Eagle Technology is a stakeholder and supporter of Predator Free NZ (PFNZ) a charitable trust formed to connect, inform and inspire others to get involved in the cause to protect New Zealand’s endangered native species by eliminating the threat of introduced predators such as possums, stoats and rats.
Eagle brings its strong expertise with geospatial data and technology to map and analyse the predator management work being done across the country. To do this Eagle has been collaborating with organisations such as OSPRI, Department of Conservation, Nga Whenua Rahui, and regional councils to create a ‘Big Picture’ map of New Zealand showing where the gaps and opportunities lie, thus allowing the many organisations across NZ to focus their resources where and how they can be most effective.
An example of this mapping can be seen on the PFNZ website (http://predatorfreenz.org/the-big-picture/) as well as in a dedicated map viewer (http://pfnz.maps.arcgis.com/apps/Viewer/index.html?appid=00e67ff4ce7347b...).
As a key part of this support, Eagle’s Chief Executive Gary Langford is also a Trustee and member of the PFNZ Board helping to steer the organisation. Below is the press release from Predatro Free New Zealand.
Bold Plan to make New Zealand predator free
A group of New Zealanders and independent businesses are joining forces with government agencies to create a predator free New Zealand – eradicating all rats, possums and stoats and other predators to native bird life and conservation.
The group formed the Predator Free New Zealand Trust, which will receive $575,000 over the next two years from the Community Conservation Partnerships Fund.
The Trust unveiled the first stage of its vision at the ‘A Place to Live’ conference in Whanganui today. It revealed a map displaying predator control areas already undertaken by public and government agencies including OSPRI, DOC and regional councils.
Stage two of the Trust’s work focuses on community and private efforts, which are underway or planned.
Chairman of Predator Free New Zealand Devon McLean said the secret weapon in this battle was the countless number of New Zealanders, mainly volunteers, already dedicating millions of hours controlling the predators.

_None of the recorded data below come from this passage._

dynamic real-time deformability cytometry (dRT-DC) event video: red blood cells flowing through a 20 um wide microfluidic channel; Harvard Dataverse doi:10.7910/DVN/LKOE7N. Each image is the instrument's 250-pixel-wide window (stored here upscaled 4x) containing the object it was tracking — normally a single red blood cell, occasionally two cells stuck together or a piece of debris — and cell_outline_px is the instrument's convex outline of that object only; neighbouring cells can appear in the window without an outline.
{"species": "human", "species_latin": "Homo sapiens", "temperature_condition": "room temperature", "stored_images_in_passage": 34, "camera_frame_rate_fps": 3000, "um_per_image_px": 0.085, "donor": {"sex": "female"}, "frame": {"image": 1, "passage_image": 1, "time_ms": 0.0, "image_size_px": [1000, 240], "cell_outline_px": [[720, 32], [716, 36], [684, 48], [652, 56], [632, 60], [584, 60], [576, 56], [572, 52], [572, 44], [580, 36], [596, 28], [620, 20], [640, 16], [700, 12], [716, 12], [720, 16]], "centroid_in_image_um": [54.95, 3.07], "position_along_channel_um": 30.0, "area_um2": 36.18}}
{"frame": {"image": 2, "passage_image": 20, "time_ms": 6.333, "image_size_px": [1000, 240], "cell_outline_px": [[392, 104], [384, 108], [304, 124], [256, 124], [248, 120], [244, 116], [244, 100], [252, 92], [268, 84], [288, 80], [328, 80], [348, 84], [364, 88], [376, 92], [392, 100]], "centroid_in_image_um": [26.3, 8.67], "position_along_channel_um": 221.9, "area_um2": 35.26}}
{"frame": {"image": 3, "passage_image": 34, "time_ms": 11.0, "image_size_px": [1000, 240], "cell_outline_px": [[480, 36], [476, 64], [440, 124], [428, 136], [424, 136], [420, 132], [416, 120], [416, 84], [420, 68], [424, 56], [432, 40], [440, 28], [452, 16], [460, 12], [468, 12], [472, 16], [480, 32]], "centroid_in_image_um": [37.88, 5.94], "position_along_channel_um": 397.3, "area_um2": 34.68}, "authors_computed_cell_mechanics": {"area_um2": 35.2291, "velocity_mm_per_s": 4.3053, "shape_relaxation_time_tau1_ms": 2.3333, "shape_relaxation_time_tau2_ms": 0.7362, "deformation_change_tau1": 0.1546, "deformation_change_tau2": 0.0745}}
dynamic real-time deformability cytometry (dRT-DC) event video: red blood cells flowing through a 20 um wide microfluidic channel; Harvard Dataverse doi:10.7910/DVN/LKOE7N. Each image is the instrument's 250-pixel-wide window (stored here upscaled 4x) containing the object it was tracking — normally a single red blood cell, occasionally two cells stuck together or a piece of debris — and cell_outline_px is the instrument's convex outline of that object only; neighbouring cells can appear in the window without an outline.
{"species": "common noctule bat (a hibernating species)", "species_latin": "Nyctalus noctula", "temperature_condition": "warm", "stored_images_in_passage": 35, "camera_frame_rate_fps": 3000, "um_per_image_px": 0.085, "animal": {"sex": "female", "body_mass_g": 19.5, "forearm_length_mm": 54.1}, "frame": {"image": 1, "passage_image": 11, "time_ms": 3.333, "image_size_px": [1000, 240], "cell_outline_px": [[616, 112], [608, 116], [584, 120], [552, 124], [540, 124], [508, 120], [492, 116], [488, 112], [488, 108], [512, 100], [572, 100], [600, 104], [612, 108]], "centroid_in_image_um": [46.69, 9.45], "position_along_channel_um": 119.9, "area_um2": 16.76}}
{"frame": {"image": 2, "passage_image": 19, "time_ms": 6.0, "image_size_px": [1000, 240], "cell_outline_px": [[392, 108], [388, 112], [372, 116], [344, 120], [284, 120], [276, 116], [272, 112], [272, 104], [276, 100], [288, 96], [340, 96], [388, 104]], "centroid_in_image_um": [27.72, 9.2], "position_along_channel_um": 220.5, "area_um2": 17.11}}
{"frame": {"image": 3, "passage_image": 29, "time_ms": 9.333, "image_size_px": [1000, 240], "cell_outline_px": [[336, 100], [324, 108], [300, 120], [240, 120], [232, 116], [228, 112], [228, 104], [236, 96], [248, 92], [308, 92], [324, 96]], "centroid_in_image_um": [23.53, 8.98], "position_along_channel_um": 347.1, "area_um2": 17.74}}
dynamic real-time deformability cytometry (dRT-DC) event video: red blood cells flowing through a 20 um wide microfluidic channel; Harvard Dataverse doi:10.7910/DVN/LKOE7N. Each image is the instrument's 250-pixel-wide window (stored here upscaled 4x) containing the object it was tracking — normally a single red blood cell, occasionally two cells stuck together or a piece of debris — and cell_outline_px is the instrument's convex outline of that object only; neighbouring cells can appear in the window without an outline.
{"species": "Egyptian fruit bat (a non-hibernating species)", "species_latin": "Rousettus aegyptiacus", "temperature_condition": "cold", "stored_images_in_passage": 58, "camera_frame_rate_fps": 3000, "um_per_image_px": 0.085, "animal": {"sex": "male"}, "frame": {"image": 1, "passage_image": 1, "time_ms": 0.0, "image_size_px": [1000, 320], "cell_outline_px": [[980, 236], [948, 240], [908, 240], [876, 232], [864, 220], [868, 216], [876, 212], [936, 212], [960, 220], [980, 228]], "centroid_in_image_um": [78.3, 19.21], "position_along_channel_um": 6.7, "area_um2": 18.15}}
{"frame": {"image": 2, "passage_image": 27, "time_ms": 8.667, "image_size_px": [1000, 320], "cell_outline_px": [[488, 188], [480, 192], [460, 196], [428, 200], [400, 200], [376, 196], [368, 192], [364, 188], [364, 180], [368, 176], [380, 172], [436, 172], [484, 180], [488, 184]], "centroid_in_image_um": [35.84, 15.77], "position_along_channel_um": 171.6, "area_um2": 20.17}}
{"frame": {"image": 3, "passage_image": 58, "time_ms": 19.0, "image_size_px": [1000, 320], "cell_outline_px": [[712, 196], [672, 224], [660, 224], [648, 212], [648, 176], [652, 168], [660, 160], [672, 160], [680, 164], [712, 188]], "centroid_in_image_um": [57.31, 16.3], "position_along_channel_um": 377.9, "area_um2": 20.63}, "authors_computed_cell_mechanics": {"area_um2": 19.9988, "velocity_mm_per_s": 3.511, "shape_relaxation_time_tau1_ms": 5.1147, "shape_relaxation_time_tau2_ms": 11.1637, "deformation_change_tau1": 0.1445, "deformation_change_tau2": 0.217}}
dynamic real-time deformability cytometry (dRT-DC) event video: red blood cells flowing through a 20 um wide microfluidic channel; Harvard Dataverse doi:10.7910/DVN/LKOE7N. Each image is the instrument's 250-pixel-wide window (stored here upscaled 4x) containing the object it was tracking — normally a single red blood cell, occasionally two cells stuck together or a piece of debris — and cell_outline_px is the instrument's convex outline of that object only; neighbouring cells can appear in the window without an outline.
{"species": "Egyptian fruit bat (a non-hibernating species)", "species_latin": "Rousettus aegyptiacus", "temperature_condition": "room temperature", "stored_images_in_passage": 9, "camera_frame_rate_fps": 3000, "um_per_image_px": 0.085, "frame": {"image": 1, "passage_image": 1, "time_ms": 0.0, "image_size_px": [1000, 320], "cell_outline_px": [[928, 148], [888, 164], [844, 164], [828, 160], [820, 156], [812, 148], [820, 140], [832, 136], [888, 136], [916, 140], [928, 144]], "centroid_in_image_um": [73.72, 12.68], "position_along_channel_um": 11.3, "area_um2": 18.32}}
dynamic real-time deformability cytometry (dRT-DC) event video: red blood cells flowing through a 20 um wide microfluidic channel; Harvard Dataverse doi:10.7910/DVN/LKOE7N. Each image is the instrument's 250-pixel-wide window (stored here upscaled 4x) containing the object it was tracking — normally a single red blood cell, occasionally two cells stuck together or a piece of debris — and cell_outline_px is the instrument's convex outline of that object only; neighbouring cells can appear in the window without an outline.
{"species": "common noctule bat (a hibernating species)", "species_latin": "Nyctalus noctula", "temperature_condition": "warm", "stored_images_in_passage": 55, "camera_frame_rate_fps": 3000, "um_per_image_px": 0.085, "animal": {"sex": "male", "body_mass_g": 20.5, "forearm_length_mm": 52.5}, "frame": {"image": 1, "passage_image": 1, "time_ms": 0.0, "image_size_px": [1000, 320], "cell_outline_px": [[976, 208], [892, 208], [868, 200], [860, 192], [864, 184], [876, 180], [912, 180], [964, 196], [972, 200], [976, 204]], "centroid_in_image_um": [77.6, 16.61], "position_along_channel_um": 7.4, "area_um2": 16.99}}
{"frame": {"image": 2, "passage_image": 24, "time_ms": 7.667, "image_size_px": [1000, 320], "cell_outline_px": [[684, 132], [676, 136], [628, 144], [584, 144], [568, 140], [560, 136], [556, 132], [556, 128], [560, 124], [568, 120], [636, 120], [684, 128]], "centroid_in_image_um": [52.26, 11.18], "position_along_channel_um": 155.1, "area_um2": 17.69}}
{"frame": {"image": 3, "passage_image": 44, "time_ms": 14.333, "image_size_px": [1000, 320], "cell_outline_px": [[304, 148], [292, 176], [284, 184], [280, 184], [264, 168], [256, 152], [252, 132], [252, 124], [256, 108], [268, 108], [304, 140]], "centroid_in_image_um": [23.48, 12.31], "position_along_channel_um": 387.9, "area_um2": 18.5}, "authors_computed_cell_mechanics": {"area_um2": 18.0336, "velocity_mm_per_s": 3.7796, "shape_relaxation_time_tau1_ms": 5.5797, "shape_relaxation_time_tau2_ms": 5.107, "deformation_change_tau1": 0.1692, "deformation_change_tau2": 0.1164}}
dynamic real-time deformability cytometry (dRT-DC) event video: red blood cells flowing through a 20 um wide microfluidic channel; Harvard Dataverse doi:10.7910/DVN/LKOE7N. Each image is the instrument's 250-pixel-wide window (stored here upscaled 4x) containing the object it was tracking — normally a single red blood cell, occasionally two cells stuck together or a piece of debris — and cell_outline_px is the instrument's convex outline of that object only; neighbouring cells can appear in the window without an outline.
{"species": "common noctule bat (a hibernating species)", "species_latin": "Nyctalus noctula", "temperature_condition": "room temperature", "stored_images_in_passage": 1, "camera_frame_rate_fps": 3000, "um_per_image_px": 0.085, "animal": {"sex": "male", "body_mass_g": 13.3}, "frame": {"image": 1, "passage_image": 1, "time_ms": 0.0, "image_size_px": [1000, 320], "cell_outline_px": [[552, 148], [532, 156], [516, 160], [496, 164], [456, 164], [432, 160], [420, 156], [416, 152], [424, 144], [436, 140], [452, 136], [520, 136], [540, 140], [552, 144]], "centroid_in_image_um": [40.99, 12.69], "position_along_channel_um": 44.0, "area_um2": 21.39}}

However, he said, becoming predator free would not be an easy task and would require new innovation and real commitment from all New Zealanders.
“We believe the only way that New Zealand can be predator free is if all Kiwis, in every community, in every region, accept some of the responsibility and join in the fight.”
Gareth Morgan was one of the business leaders supporting the Trust. Eliminating predators was important to secure a future for our threatened native species, including our national emblem the kiwi, Dr Morgan said.
It was also a boost to our vital tourism industry, reduced diseases and increased farm output resulting in gains for our food exports and an enhanced international reputation.
The vision of a predator-free New Zealand is the brainchild of eminent physician Sir Paul Callaghan, a native of Whanganui. At his last public lecture in 2011, Sir Paul likened the vision to the first Apollo mission, saying “It’s crazy, it’s ambitious but I think it might be worth a shot”.
Trustee Professor Charles Daugherty, of Victoria University, said the Trust was a necessary investment to protect our biodiversity for future generations and secure what we most treasure about being New Zealanders.